* What to do *
When you copy the entries, keep every word exactly as it stands.

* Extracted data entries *
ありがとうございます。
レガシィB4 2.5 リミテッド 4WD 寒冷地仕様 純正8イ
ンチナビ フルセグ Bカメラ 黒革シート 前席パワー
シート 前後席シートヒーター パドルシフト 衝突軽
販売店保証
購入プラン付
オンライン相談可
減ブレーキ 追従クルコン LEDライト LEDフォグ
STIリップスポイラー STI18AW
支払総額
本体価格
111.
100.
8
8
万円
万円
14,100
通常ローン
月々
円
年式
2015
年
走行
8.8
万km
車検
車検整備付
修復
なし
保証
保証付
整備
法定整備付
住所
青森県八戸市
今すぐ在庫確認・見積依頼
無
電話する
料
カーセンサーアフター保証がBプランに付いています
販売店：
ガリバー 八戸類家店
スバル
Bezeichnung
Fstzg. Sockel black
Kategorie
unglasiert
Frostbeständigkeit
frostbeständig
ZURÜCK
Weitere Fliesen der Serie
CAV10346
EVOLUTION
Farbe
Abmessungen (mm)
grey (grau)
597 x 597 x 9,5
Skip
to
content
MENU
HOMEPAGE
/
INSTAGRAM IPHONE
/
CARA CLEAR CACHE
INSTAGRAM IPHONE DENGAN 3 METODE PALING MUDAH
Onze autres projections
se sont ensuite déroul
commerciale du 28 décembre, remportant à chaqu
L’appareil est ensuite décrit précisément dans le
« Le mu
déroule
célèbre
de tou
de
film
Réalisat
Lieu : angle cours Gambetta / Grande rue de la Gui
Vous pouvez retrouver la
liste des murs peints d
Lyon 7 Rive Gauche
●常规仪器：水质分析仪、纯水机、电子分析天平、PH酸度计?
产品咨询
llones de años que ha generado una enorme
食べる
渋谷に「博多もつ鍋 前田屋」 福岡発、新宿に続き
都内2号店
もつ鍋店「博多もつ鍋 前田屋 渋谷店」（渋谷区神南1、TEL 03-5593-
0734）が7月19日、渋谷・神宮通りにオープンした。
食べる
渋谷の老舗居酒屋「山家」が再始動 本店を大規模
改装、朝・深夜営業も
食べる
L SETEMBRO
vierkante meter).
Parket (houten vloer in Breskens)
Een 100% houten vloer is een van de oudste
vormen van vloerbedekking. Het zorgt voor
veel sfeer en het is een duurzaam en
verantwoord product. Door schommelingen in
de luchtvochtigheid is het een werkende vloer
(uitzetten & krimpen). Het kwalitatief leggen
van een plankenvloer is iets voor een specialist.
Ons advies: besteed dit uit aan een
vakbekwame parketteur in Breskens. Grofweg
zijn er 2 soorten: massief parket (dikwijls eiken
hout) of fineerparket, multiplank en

* Output of the exercise *
ありがとうございます。
レガシィB4 2.5 リミテッド 4WD 寒冷地仕様 純正8イ
ンチナビ フルセグ Bカメラ 黒革シート 前席パワー
シート 前後席シートヒーター パドルシフト 衝突軽
販売店保証
購入プラン付
オンライン相談可
減ブレーキ 追従クルコン LEDライト LEDフォグ
STIリップスポイラー STI18AW
支払総額
本体価格
111.
100.
8
8
万円
万円
14,100
通常ローン
月々
円
年式
2015
年
走行
8.8
万km
車検
車検整備付
修復
なし
保証
保証付
整備
法定整備付
住所
青森県八戸市
今すぐ在庫確認・見積依頼
無
電話する
料
カーセンサーアフター保証がBプランに付いています
販売店：
ガリバー 八戸類家店
スバル
Bezeichnung
Fstzg. Sockel black
Kategorie
unglasiert
Frostbeständigkeit
frostbeständig
ZURÜCK
Weitere Fliesen der Serie
CAV10346
EVOLUTION
Farbe
Abmessungen (mm)
grey (grau)
597 x 597 x 9,5
Skip
to
content
MENU
HOMEPAGE
/
INSTAGRAM IPHONE
/
CARA CLEAR CACHE
INSTAGRAM IPHONE DENGAN 3 METODE PALING MUDAH
Onze autres projections
se sont ensuite déroul
commerciale du 28 décembre, remportant à chaqu
L’appareil est ensuite décrit précisément dans le
« Le mu
déroule
célèbre
de tou
de
film
Réalisat
Lieu : angle cours Gambetta / Grande rue de la Gui
Vous pouvez retrouver la
liste des murs peints d
Lyon 7 Rive Gauche
●常规仪器：水质分析仪、纯水机、电子分析天平、PH酸度计?
产品咨询
llones de años que ha generado una enorme
食べる
渋谷に「博多もつ鍋 前田屋」 福岡発、新宿に続き
都内2号店
もつ鍋店「博多もつ鍋 前田屋 渋谷店」（渋谷区神南1、TEL 03-5593-
0734）が7月19日、渋谷・神宮通りにオープンした。
食べる
渋谷の老舗居酒屋「山家」が再始動 本店を大規模
改装、朝・深夜営業も
食べる
L SETEMBRO
vierkante meter).
Parket (houten vloer in Breskens)
Een 100% houten vloer is een van de oudste
vormen van vloerbedekking. Het zorgt voor
veel sfeer en het is een duurzaam en
verantwoord product. Door schommelingen in
de luchtvochtigheid is het een werkende vloer
(uitzetten & krimpen). Het kwalitatief leggen
van een plankenvloer is iets voor een specialist.
Ons advies: besteed dit uit aan een
vakbekwame parketteur in Breskens. Grofweg
zijn er 2 soorten: massief parket (dikwijls eiken
hout) of fineerparket, multiplank en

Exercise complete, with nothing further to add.